Germany is particularly vulnerable to US trade tariffs, which could curb growth for years to come and hold back an economy already suffering through two straight years of contraction, Deutsche Bundesbank President Joachim Nagel said yesterday.
Germany, Europe’s largest economy, has been in a deep industrial recession, due in great part to subsidized Chinese output crowding out German products at a time when soaring energy costs at home are already weighing on competitiveness.
Modelling projections based on tariff threats from US President Donald Trump, the Bundesbank concluded that Germany would suffer but the US would also take a hit that would more than offset any positive impact of the trade barriers.
Photo: Alex Kraus, Bloomberg
“Our strong export orientation makes us particularly vulnerable,” Nagel said in a speech. “Economic output in 2027 would be almost 1.5 percentage points lower than forecast,” he added.
The Bundesbank sees the German economy growing by 0.2 percent this year and 0.8 percent next year, suggesting that a 1.5 percentage point hit over the next three years would result in more economic contraction.
“Contrary to what the (US) government has announced, the consequences of the tariffs for the USA should therefore be negative,” Nagel added. “The loss of purchasing power and increased costs for intermediate inputs would outweigh any competitive advantages for US industry.”

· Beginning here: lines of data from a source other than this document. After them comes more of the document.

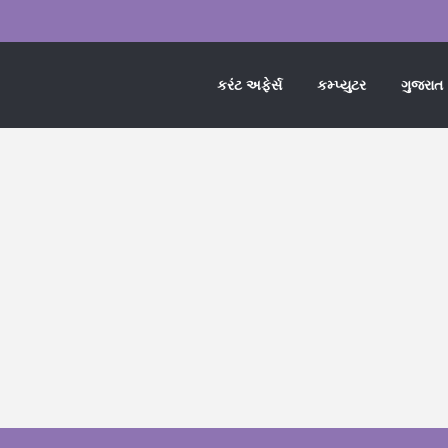
કરંટ અફેર્સ
કમ્પ્યુટર
ગુજરાત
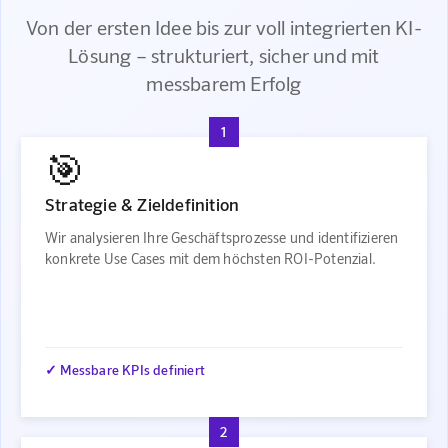
Von der ersten Idee bis zur voll integrierten KI-
Lösung – strukturiert, sicher und mit
messbarem Erfolg
1
🎯
Strategie & Zieldefinition
Wir analysieren Ihre Geschäftsprozesse und identifizieren
konkrete Use Cases mit dem höchsten ROI-Potenzial.
✓ Messbare KPIs definiert
2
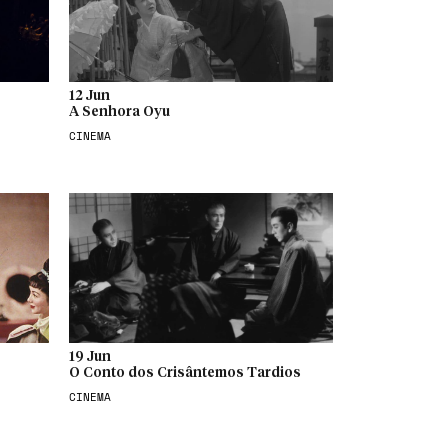
12 Jun
A Senhora Oyu
CINEMA
19 Jun
O Conto dos Crisântemos Tardios
CINEMA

Bank of Italy Governor Fabio Panetta has also concluded that the US would take a large hit.
Speaking on the weekend, he said that if all tariffs hinted at by Trump before the election were implemented and they were followed by retaliatory measures, global GDP growth would fall by 1.5 percentage points with the US economy suffering a 2 percentage point hit.
The big risk, Panetta argued, was that Chinese firms shut out of the US would seek new markets and could squeeze out European producers.
The Bundesbank’s models on inflation were less conclusive.
One saw only a minor impact while another anticipated a large increase in price pressures because retaliatory tariffs would be passed onto consumers while a weak euro would weigh on import costs, Nagel added.